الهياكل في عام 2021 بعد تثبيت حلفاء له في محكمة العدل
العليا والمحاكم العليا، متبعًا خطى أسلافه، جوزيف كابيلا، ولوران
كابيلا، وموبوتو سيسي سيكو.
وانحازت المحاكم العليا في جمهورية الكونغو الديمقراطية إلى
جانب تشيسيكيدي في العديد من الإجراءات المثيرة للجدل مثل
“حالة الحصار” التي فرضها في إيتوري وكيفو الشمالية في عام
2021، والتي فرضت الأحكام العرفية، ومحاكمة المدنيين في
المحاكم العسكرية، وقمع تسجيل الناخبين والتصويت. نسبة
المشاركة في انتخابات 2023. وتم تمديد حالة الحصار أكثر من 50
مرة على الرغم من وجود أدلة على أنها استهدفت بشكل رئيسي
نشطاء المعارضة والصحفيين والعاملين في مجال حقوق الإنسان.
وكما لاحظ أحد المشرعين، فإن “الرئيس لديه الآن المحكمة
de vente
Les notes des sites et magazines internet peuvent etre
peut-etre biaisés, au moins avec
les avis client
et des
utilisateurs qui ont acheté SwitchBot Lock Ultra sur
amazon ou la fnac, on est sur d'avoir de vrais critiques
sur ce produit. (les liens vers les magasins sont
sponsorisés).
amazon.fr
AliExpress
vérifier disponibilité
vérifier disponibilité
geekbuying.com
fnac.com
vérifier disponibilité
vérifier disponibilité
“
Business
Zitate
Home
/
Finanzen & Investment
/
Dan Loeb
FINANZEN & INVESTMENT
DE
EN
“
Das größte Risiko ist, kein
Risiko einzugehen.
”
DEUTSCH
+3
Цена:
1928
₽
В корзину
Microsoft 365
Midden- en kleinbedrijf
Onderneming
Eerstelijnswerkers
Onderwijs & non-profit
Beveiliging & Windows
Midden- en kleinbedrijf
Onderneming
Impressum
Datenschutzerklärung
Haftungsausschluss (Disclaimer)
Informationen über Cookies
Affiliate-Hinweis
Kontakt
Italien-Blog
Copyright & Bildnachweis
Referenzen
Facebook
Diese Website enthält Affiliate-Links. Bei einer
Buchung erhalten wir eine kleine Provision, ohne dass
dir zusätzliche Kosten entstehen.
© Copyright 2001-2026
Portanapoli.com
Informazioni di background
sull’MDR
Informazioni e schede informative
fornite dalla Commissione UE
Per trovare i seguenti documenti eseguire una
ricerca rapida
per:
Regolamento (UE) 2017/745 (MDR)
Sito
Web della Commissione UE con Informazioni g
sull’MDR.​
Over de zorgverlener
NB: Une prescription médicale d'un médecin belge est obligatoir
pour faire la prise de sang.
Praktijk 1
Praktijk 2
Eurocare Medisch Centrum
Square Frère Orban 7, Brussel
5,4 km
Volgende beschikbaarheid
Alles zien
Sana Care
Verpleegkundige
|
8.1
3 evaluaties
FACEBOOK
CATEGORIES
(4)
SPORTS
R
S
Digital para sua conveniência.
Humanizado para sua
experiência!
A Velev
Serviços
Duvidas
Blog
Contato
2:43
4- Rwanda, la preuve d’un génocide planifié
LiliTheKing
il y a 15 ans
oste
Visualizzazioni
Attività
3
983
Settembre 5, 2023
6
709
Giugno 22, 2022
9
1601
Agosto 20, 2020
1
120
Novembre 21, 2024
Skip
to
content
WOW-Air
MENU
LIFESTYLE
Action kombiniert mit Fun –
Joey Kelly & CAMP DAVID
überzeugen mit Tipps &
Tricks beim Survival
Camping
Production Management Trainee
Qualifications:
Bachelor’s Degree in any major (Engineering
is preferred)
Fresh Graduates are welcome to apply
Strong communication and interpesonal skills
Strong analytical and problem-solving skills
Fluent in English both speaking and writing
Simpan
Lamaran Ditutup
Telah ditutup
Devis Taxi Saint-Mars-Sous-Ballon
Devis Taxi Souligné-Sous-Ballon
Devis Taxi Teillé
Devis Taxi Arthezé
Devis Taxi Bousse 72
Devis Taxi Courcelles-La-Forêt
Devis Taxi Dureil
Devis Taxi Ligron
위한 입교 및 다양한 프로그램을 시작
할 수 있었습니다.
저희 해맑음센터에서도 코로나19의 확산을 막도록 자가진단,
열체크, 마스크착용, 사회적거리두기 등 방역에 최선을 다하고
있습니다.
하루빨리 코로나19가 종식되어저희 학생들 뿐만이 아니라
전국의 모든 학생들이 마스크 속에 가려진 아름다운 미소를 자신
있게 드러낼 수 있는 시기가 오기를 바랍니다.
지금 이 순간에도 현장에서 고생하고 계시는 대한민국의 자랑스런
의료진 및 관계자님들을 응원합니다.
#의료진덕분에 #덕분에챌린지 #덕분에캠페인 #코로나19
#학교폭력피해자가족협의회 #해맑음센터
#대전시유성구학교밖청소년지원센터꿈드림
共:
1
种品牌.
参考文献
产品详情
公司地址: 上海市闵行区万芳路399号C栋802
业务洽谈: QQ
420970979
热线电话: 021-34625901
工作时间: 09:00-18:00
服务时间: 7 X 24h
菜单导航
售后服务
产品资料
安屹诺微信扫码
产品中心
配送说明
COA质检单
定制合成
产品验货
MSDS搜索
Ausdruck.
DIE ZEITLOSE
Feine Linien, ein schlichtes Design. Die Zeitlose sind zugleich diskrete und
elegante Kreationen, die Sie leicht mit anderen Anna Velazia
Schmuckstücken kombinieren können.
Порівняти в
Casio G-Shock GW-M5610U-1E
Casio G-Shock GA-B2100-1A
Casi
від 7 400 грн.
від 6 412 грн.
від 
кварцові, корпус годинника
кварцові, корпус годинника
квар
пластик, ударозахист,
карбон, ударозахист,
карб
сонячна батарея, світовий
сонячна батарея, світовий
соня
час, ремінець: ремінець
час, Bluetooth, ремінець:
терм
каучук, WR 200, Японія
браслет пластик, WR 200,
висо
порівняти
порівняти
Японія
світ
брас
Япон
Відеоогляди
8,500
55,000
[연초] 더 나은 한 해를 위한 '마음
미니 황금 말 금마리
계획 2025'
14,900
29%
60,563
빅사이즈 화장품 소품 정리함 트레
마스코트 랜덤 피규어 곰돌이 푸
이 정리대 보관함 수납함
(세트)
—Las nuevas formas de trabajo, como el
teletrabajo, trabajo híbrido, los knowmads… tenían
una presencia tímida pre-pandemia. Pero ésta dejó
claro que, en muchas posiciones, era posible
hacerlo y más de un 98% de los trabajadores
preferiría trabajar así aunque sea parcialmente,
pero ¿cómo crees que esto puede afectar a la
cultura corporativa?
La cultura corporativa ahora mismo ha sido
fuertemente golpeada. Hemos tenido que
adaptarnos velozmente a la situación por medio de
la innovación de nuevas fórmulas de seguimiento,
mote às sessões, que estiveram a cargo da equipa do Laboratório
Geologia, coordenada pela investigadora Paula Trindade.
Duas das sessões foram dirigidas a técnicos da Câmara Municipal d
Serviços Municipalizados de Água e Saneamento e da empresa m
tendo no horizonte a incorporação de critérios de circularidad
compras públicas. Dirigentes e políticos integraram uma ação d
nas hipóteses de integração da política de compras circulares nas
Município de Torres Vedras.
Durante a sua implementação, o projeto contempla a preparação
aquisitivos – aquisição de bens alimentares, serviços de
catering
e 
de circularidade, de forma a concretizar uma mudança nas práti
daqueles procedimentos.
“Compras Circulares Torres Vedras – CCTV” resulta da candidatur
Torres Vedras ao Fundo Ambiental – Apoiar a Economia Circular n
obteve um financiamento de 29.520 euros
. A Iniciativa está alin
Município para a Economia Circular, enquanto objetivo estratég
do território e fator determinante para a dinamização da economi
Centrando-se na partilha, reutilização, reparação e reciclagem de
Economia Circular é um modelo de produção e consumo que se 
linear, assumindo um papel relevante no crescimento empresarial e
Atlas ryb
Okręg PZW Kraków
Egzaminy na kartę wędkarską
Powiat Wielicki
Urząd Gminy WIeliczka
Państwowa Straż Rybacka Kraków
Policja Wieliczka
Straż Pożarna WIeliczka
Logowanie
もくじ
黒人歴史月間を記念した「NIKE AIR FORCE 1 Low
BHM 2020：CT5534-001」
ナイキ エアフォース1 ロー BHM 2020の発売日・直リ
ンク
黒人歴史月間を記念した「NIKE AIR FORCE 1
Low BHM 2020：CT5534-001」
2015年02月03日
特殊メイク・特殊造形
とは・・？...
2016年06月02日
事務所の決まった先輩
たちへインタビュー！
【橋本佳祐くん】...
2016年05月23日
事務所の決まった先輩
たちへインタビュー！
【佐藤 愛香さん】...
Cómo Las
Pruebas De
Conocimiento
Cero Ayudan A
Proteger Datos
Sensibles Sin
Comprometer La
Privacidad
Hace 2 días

========================

> [YOUR OBJECTIVE]: Edit the rows from the first line through the line containing "الشمالية في عام", inclusive, by replacing "حلفاء" with "أنصار". Give only those lines, with nothing else changed.

> [ANSWER BELOW]:
الهياكل في عام 2021 بعد تثبيت أنصار له في محكمة العدل
العليا والمحاكم العليا، متبعًا خطى أسلافه، جوزيف كابيلا، ولوران
كابيلا، وموبوتو سيسي سيكو.
وانحازت المحاكم العليا في جمهورية الكونغو الديمقراطية إلى
جانب تشيسيكيدي في العديد من الإجراءات المثيرة للجدل مثل
“حالة الحصار” التي فرضها في إيتوري وكيفو الشمالية في عام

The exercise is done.